Mi trovo nella disperazione
dell'impotente ad ascoltare invocazioni d'aiuto e lamenti
soffocati dal dolore, di donne che hanno perso i loro cari
per mano di assassini che non conoscono né Dio né la
pietà. Avevo scelto l'esilio per fuggire alla repressione
della tirannia, per essere libero sotto la tenda della
democrazia e di valori che avrei voluto per la mia gente e
per tutelare le minoranze del mio Paese.
Allora erano i valori umani, il
fatto di essere figli della stessa terra a proteggere gli
arabi cristiani; erano i principi dei nostri padri, il loro
innato buon senso, la generosità e la semplicità a farci
vivere insieme sotto un unico cielo e tra due fiumi.

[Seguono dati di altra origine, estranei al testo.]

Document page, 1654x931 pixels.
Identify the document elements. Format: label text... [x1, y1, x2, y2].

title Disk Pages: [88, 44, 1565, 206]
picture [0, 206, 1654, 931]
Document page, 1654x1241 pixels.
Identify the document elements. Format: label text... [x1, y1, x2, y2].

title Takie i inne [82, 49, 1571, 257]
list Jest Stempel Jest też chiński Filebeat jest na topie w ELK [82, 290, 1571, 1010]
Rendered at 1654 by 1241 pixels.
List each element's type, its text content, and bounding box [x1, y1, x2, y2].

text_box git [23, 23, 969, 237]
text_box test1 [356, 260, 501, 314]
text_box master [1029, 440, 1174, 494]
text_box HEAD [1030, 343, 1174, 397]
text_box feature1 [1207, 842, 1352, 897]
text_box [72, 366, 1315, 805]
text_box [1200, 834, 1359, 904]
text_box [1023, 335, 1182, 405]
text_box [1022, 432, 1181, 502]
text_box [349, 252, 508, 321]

Due anni fa qualcuno ha impugnato
l'arma e si era recato davanti a casa mia, a Mosul, era
sceso indisturbato dalla sua automobile e aveva sparato un
colpo alla testa di mio fratello Faris, avvocato, dal
cancello del giardino. Stava innaffiando le sue rose, venne
ucciso la sera prima delle nozze e proprio durante il mese
di Ramadan.
Una settimana dopo la stessa sorte
toccò a un suo vicino di casa, un medico cristiano appena
sposato, ammazzato sulla porta della sua abitazione. Due
vittime, come tante altre, di un piano diabolico per
ripulire il Paese dalla sua classe colta, da medici,
avvocati, magistrati, docenti universitari.
Anche allora, come oggi, ero
impotente nella mia disperazione e pregavo per la mia terra
lontana che continua a ferirmi il cuore.